Me gustaron mucho estas palabras de la autora. “Tras un proceso de documentación muy intenso, me he permitido escribir esta ficción histórica basada en hechos reales de cuyos protagonistas se conoce poco más que un puñado de nombres y fechas. Parto de la base de la frase de Tácito cuando considera que la Historia en sí ha sido sometida a toda clase de tergiversaciones, no solo por parte de quienes entonces vivieron, sino también en tiempos posteriores. Por eso me lancé a construir sus identidades, soñar sus razones y las contradicciones que habitaban en sus almas para hacer lo que hicieron en el contexto en el que vivían”.

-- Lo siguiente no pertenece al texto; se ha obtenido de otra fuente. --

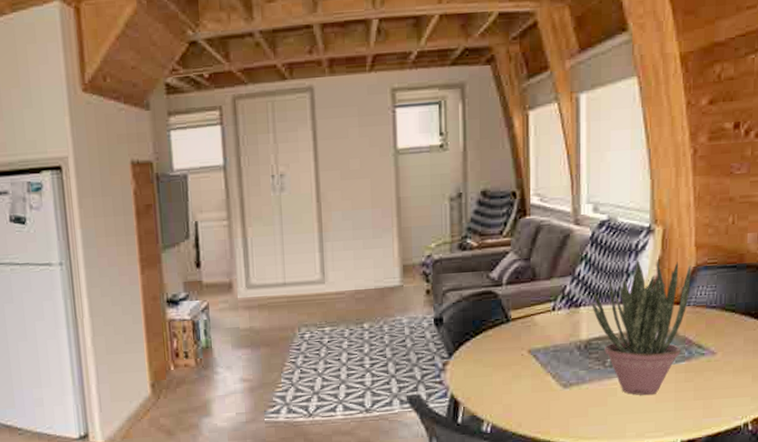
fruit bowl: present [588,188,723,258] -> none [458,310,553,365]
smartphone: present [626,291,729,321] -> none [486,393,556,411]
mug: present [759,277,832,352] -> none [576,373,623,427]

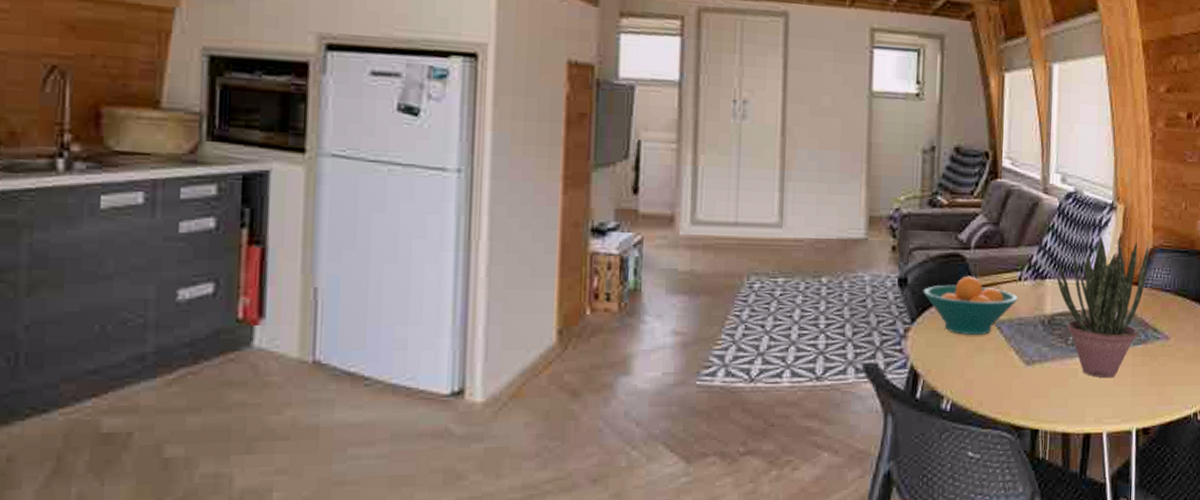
fruit bowl: none [458,310,553,365] -> present [923,276,1018,336]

Comparto algunas frases que invitan a la reflexión.
“Las mujeres somos hijas de la luna, poderosas, fuertes, mágicas…; sin embargo, por una ley física incomprensible, estamos condenadas a gravitar alrededor del sol”.
“Sus rostros eran los de dos carneros que llevan al matadero. A sus padres no les quedaba dote para ellas y, como serían más difíciles de casar, las enterraban vivas con sus vestidos en un convento de prestigio”.
“A Theofania tampoco le interesaba que se la conociera como una mujer astuta, el eufemismo para nombrar a las transmisoras de esa antigua tradición, a caballo entre la ciencia y la magia, que se había mantenido en la clandestinidad. Ellas hospedaban en su memoria métodos ancestrales de una protomedicina a base de hierbas, pero los estudios de Theofania estaban llegando bastantes pasos más allá”.
“Y es que a Theofania, como a todas las mujeres de su época, le había tocado vivir en guerra. Una guerra que libraban los hombres contra las mujeres bajo el liderazgo de los cultos poderosos. Un holocausto femenino. La caza de brujas llevaba dos siglos amenazando a las que se atrevían a acercarse al conocimiento por sus propios medios”.
“Ya no había escapatoria porque, por primera vez, protestantes y católicos habían encontrado un punto en común: ambos odiaban a las mujeres. Mientras llegaba la era de la razón llegaban también las mujeres a la hoguera”.
“El padre Colonna también supo en ese momento a quién tenía delante. Un inquisidor muy joven, sí, pero iba directo como un dardo ponzoñoso hacia su objetivo. Dada su prepotencia, sin duda estaría asesorado desde muy arriba”.
“Como podemos suponer, la casaron el día que cumplía los trece años con el duque de Ceri, heredero tísico de una familia muy influyente, también sobrino de papa y solo treinta años mayor que ella… Su única ventaja, si es que pudiera verse así, era ser viudo y sin hijos, algo que favorecería a los futuros vástagos de la duquesa, muy deseados por su familia política”.
“A veces bastaba con soltar un rumor tan sencillo como pavoroso para que saliera corriendo hasta no dejarse un callejón, como una liebre a la que hubieran prendido por la cola”.
“Buen perro, eso había querido decir Baranzone en realidad, dándole unas palmaditas en el lomo por cazar las piezas que ambicionaba para presumir con sus amigos. Sí, buen perro… y como recompensa por perder el sueño y la fe, algún día quizás le dejarían volver bajo su techo con el rabito entre las piernas, a acabar sus días encerrado en una capilla de Roma”.